Sí, ciertamente la conciencia social y el sentido del deber parecen estar en franca retirada. Cautivo y desarmado, el ejército de los deberes se recluye en sus cuarteles de invierno, sean cuales sean. En cambio, desatado y alentado por el capitalismo salvaje, el emperador “Yo quiero” más asequible a todos, el más básico, que no requiere de reflexión ninguna porque solo apela a la satisfacción de nuestros instintos más primarios, prolifera como especie invasora ahogando el frágil ecosistema humano. Por mucho que nos pueda desagradar, mantener un estado de bienestar y una sociedad tan compleja como la nuestra requiere la capacidad de entender y respetar algunas normas básicas, de reconocer al otro en su integridad. Requiere de esfuerzo. De sacrificio y renuncia. En la justa medida, sí. Buscando la máxima libertad para todos, cierto. Potenciando la individualidad y la realización personal, absolutamente de acuerdo, pero asumiendo que sin lo primero no puede existir lo segundo. O eso me parece. Al que se le ocurra una solución mejor, por favor, que salga del armario ya.
Utilicemos el recurso de la anáfora: Yo quiero un “Yo quiero” bien entendido. Quiero que lo que quiera también lo puedan querer los demás sin que eso suponga un combate a muerte sin normas en el cuadrilátero de la sociedad de consumo (una denominación acertadísima de la forma de vida que llevamos). Quiero querer un buen querer para todos. Con unos “Tú debes” mínimos, pero irrenunciables.

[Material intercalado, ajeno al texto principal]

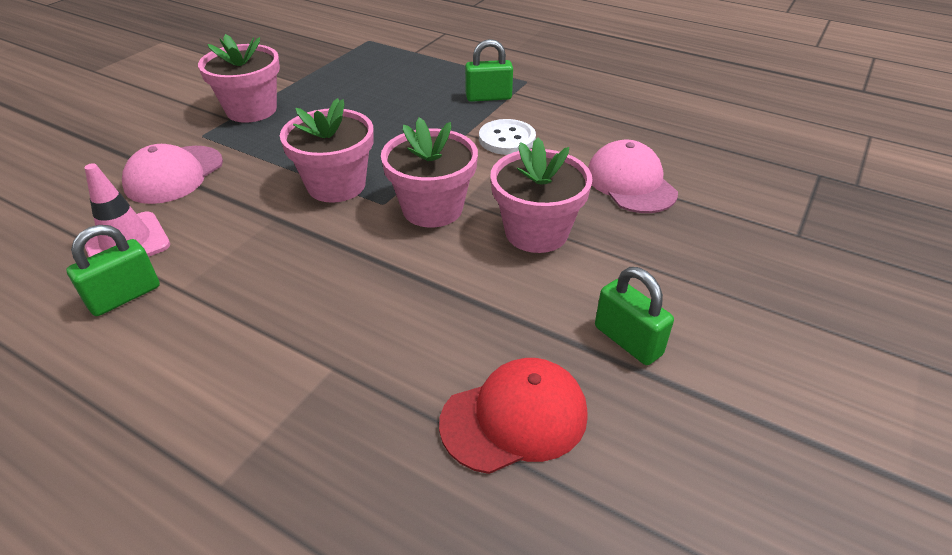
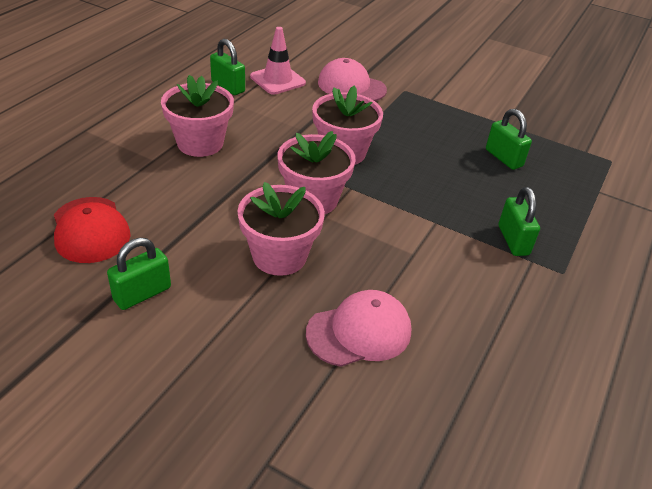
camera: 85 degrees right, 0 degrees up
pink flower pot [198,34,280,123] -> pink flower pot moved to [161,75,234,157]
white button [479,119,536,155] -> none
none -> green padlock [486,109,532,170]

Posdata: lo crean o no, he escrito estas líneas tumbado bajo una sombrilla en una fantástica playa de Ibiza en pleno agosto, cerca del mediodía y rodeado de una gran cantidad de bañistas. La condición humana no me permite saber cuál es su “Yo quiero” particular, si se acerca más al de Nietzsche o a su versión más pedestre. Ni siquiera conozco el mío. Extraiga el lector de esta confesión la conclusión que prefiera. Por mi parte, solo me queda desear que hayan pasado un buen verano.